Diario online della classe III B - scuola media di Sovere
Il compleanno di Susy
In un tranquillo paesino della Scozia vivevano con la loro zia due sorelle, Susy e Betty, rimaste orfane quando erano ancora piccole. La zia Marta era un donna premurosa e gentile e, rimasta vedova, aveva ereditato dal marito molte ricchezze, che alla sua morte sarebbero passate alle nipoti. Con loro viveva anche una cameriera giovane e all'apparenza sciocca.
Quella sera era il compleanno di Susy e zia Marta aveva invitato a cena anche Bobby, il suo fidanzato, che poi vista l'ora tarda si era fermato a dormire alla villa. La zia era molto contenta che Bobby dormisse lì perché si sentiva più sicura quando c'era un uomo in casa.
La mattina seguente, quando si ritrovarono tutti a far colazione, Susy, Bobby e Betty si chiesero come mai la zia non si fosse ancora alzata, visto che era sua abitudine svegliarsi molto presto. Susy andò allora a chiamarla in camera sua e vedendo che non le rispondeva, entrò e subito si mise a gridare nel vedere il corpo della donna disteso sul pavimento con una mano sul petto. immediatamente accorsero anche Betty e Bobby che chiamarono il dottor Sullivan. Al dottore non restò che affermare che la povera donna era morta e richiese un'autopsia per sapere esattamente quale fosse la causa del decesso. Bobby nel frattempo aveva chiamato un investigatore che potesse risolvere il caso, il famoso Peter Land.
Nella camera della zia tutto era in ordine e non mancava nulla, quindi non si poteva pensare a qualcuno entrato per rubare.
Dall'esame dell'autopsia risultò che la donna era stata avvelenata, ma da chi?
Le nipoti erano le uniche eredi, la cameriera aveva sempre vissuto con loro e il fidanzato era molto affezionato alla zia. L'investigatore Land controllò la villa palmo a palmo, ma trovò tutto in ordine: non mancava niente e quindi il colpevole era uno di loro.

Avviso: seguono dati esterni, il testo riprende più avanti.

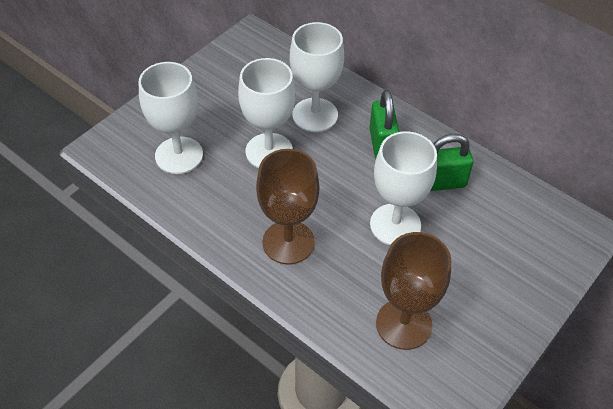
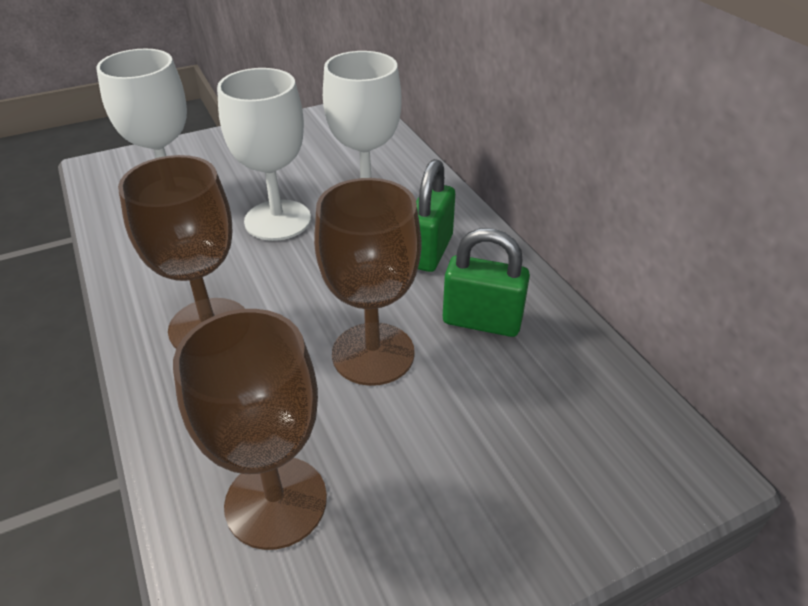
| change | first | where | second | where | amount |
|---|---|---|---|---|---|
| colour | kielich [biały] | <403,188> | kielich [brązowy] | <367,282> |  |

Nella camera di Betty vide un boccettino vuoto di gocce che lei disse di non aver visto né usato, quindi qualcuno stava cercando di incolparla. In camera di Bobby, dietro il comodino, trovò invece una chiave un po' particolare che lui disse di non essere sua. Bobby a sua volta confidò all'investigatore di aver visto la cameriera andare incamera della zia, dopo che tutti erano andati a dormire, portando un vassoio con una tazza di camomilla. Peter Land da questa affermazione dedusse che l'ultima persona ad aver visto la zia viva era proprio lei, la cameriera, la quale appariva molto agitata. Si difendeva dicendo che mister Bobby la voleva incolpare perché non la sopportava e non la salutava mai, neanche quando la incontrava per strada e che qualche giorno prima, quando lo aveva visto uscire dallo studio del suo medico, aveva fatto finta di non vederla.
Bobby disse che quella cameriera era pazza, si era inventata tutto e che lui non era mai andato nelle studio del dottore. Il dottore, interrogato, disse che aveva visto la signora una settimana prima e che godeva di ottima salute. Non aveva idea di chi potesse averla uccisa perché era sempre stata una persona molto buona e generosa.
Susy, da parte sua, non riusciva a parlare da tanto dolore, amava infinitamente la zia e non poteva farsene una ragione della sua morte.
Quindi chi aveva avvelenato zia Marta?
Ma l'investigatore Land era un professionista e, con un po' d'impegno, avrebbe risolto anche questo caso.
Dopo aver pensato a lungo chiese al dottore se lo poteva accompagnare nel suo studio per controllare una cosa. Aveva ragione! La chiave che aveva torvato nella camera di Bobby apriva l'armadietto dei veleni nello studio del dottore, che si accorse subito della mancanza di un flacone di gocce.
Non c'erano dubbi: il colpevole era Bobby, voleva far ricadere la colpa su Betty in modo che la sua fidanzata avesse tutta l'eredità e lui, sposandola, avrebbe potuto mettere le mani su tutte quelle ricchezze.
Purtoppo si era dimenticato di far sparire le chiavi e la cameriera, che lui pensava tanto sciocca, senza saperlo aveva dato informazioni importanti all'investigatore.